* **Exercise brief**
Reproduce the data below word for word, starting with its first line and going on through the line with "By proceeding, I".

* **Data to examine**
╔══

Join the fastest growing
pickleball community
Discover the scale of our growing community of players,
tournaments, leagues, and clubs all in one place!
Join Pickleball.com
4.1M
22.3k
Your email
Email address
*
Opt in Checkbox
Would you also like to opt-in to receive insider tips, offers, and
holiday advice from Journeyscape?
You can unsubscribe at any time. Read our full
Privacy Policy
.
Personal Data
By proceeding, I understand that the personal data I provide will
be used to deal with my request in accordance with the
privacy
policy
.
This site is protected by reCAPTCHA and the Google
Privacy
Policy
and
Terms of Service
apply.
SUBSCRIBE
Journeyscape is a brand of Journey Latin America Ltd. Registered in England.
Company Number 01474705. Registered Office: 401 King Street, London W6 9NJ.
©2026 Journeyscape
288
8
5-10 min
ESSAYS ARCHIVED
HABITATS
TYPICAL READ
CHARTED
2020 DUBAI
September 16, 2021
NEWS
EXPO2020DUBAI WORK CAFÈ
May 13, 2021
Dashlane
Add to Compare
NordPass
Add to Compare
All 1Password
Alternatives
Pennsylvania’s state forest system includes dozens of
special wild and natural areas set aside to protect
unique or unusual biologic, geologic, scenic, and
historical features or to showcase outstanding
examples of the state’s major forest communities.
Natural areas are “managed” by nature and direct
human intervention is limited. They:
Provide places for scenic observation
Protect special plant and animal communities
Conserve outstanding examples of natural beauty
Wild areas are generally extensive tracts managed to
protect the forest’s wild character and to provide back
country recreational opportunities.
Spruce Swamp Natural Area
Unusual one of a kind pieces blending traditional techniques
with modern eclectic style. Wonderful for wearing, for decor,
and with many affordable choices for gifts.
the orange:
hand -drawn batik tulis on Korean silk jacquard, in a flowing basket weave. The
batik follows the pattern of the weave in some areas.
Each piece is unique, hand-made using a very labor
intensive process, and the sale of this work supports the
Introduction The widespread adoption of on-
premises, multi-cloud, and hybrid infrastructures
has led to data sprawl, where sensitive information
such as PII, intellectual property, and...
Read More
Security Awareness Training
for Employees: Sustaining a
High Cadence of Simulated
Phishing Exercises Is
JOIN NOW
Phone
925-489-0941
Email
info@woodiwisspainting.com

╚══

* **Answer space**
Join the fastest growing
pickleball community
Discover the scale of our growing community of players,
tournaments, leagues, and clubs all in one place!
Join Pickleball.com
4.1M
22.3k
Your email
Email address
*
Opt in Checkbox
Would you also like to opt-in to receive insider tips, offers, and
holiday advice from Journeyscape?
You can unsubscribe at any time. Read our full
Privacy Policy
.
Personal Data
By proceeding, I understand that the personal data I provide will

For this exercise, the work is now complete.